Around the table, the commentators were merciless. If in America our anxiety is about "dumbing down," in Britain there is a legitimate concern about what might be called "smartening up": critics who so delight in their knack for the putdown that they find little joy in praising anything. When commentator Robert Harris, author of "Fatherland," gamely tried to defend Martin Booth's "The Industry of Souls," an uplifting story about the gulags (all right, it did sound fairly dodgy), he was all but sneered off the screen, causing him to protest, "Oh, you're all so metropolitan!" Savage satirist Will Self, who has never himself been shortlisted for the prize, took pleasure in dismissing Julian Barnes' "England, England" as suffering from the "terrible English problem of whimsy and niceness," and McEwan's "Amsterdam," which, he growled, was too short to be a novel and should be called "a screenel" or "a novplay." Self and Harris proceeded to get into a comical tussle over the transvestite narrator of Irishman Patrick McCabe's "Breakfast on Pluto" ("After 'The Crying Game,' the tranny Troubles story could be considered a genre of its own," Self said.) But all, including Melvyn, agreed that Beryl -- lyrical, witty, economical Beryl -- really ought to win.

Poor Beryl. "Always the bridesmaid ..." as more than a few headlines had it when she lost. But as the chairman of this year's Booker judges, former Foreign Secretary Douglas Hurd (picture James Baker handing over the Pulitzer and you have an idea of the strangeness of it) announced that McEwan had won the prize, "a gasp" went up in the Guild Hall, according to today's scandalized papers, and another Booker legend was born.

It happens every year. Regardless of the outcome -- whether the winner is populist Roddy Doyle or obscure literary craftsman James Kelman -- someone is outraged, someone has been disappointed.
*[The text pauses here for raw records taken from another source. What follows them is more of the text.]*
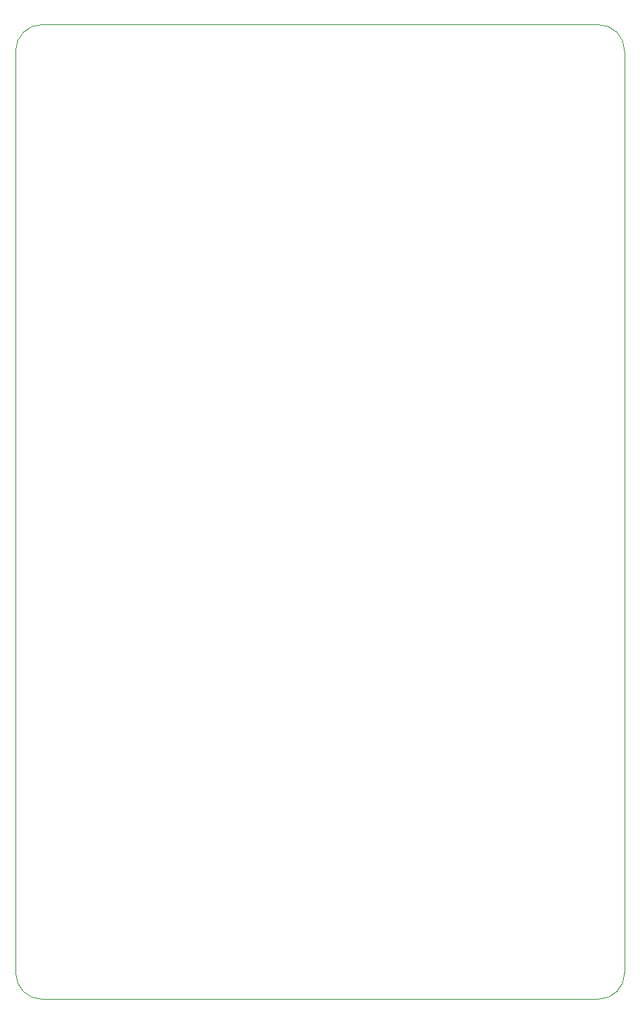
<source format=gbr>
%TF.GenerationSoftware,KiCad,Pcbnew,9.0.1*%
%TF.CreationDate,2025-09-16T14:58:38+08:00*%
%TF.ProjectId,BitaxeGT,42697461-7865-4475-942e-6b696361645f,v800*%
%TF.SameCoordinates,Original*%
%TF.FileFunction,Profile,NP*%
%FSLAX46Y46*%
G04 Gerber Fmt 4.6, Leading zero omitted, Abs format (unit mm)*
G04 Created by KiCad (PCBNEW 9.0.1) date 2025-09-16 14:58:38*
%MOMM*%
%LPD*%
G01*
G04 APERTURE LIST*
%TA.AperFunction,Profile*%
%ADD10C,0.100000*%
%TD*%
G04 APERTURE END LIST*
D10*
X99000000Y-38000000D02*
X163000000Y-38000000D01*
X163000000Y-38000000D02*
G75*
G02*
X166000000Y-41000000I0J-3000000D01*
G01*
X99000000Y-150000000D02*
G75*
G02*
X96000000Y-147000000I0J3000000D01*
G01*
X96000000Y-41000000D02*
G75*
G02*
X99000000Y-38000000I3000000J0D01*
G01*
X166000000Y-41000000D02*
X166000000Y-147000000D01*
X166000000Y-147000000D02*
G75*
G02*
X163000000Y-150000000I-3000000J0D01*
G01*
X96000000Y-147000000D02*
X96000000Y-41000000D01*
X99000000Y-150000000D02*
X163000000Y-150000000D01*
M02*

</source>
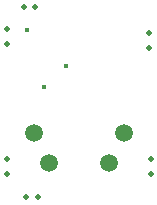
<source format=gbr>
%TF.GenerationSoftware,KiCad,Pcbnew,7.0.9*%
%TF.CreationDate,2023-12-15T15:14:17-05:00*%
%TF.ProjectId,amoebe_streamline,616d6f65-6265-45f7-9374-7265616d6c69,rev?*%
%TF.SameCoordinates,Original*%
%TF.FileFunction,Plated,1,2,PTH,Drill*%
%TF.FilePolarity,Positive*%
%FSLAX46Y46*%
G04 Gerber Fmt 4.6, Leading zero omitted, Abs format (unit mm)*
G04 Created by KiCad (PCBNEW 7.0.9) date 2023-12-15 15:14:17*
%MOMM*%
%LPD*%
G01*
G04 APERTURE LIST*
%TA.AperFunction,ViaDrill*%
%ADD10C,0.400000*%
%TD*%
%TA.AperFunction,ComponentDrill*%
%ADD11C,0.500000*%
%TD*%
%TA.AperFunction,ComponentDrill*%
%ADD12C,1.498600*%
%TD*%
G04 APERTURE END LIST*
D10*
X138684000Y-94234000D03*
X140182600Y-99009200D03*
X141986000Y-97282000D03*
D11*
%TO.C,J4*%
X137007600Y-105150600D03*
X137007600Y-106400600D03*
%TO.C,J1*%
X137033000Y-94152400D03*
X137033000Y-95402400D03*
%TO.C,J6*%
X138430000Y-92278200D03*
%TO.C,J5*%
X138623800Y-108356400D03*
%TO.C,J6*%
X139430000Y-92278200D03*
%TO.C,J5*%
X139623800Y-108356400D03*
%TO.C,J3*%
X149072600Y-94457200D03*
X149072600Y-95707200D03*
%TO.C,J2*%
X149201400Y-105115200D03*
X149201400Y-106365200D03*
D12*
%TO.C,S1*%
X139344400Y-102895400D03*
X140614400Y-105435400D03*
X145694400Y-105435400D03*
X146964400Y-102895400D03*
M02*

</source>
The ritual is in the handwringing. McEwan's "Amsterdam," which received very good reviews just weeks ago (novelist Alain de Botton described it as "a pitiless study of the darker aspects of male psychology"), is suddenly bemoaned as thin and unworthy. McEwan himself was graceful in success, as Bainbridge was in defeat: The two exchanged an affectionate hug, and McEwan described her as having "a great heart." Will Self was not so gracious. "The decision stinks," he said bluntly. "It's a shabby compromise." But that's the English for you: afraid to tell you what they really think.


By Sylvia Brownrigg

Sylvia Brownrigg is the author of a novel, "The Metaphysical Touch," and of a short-story collection, "Ten Women Who Shook the World," that will be published later this year.She is a frequent contributor to Salon Books.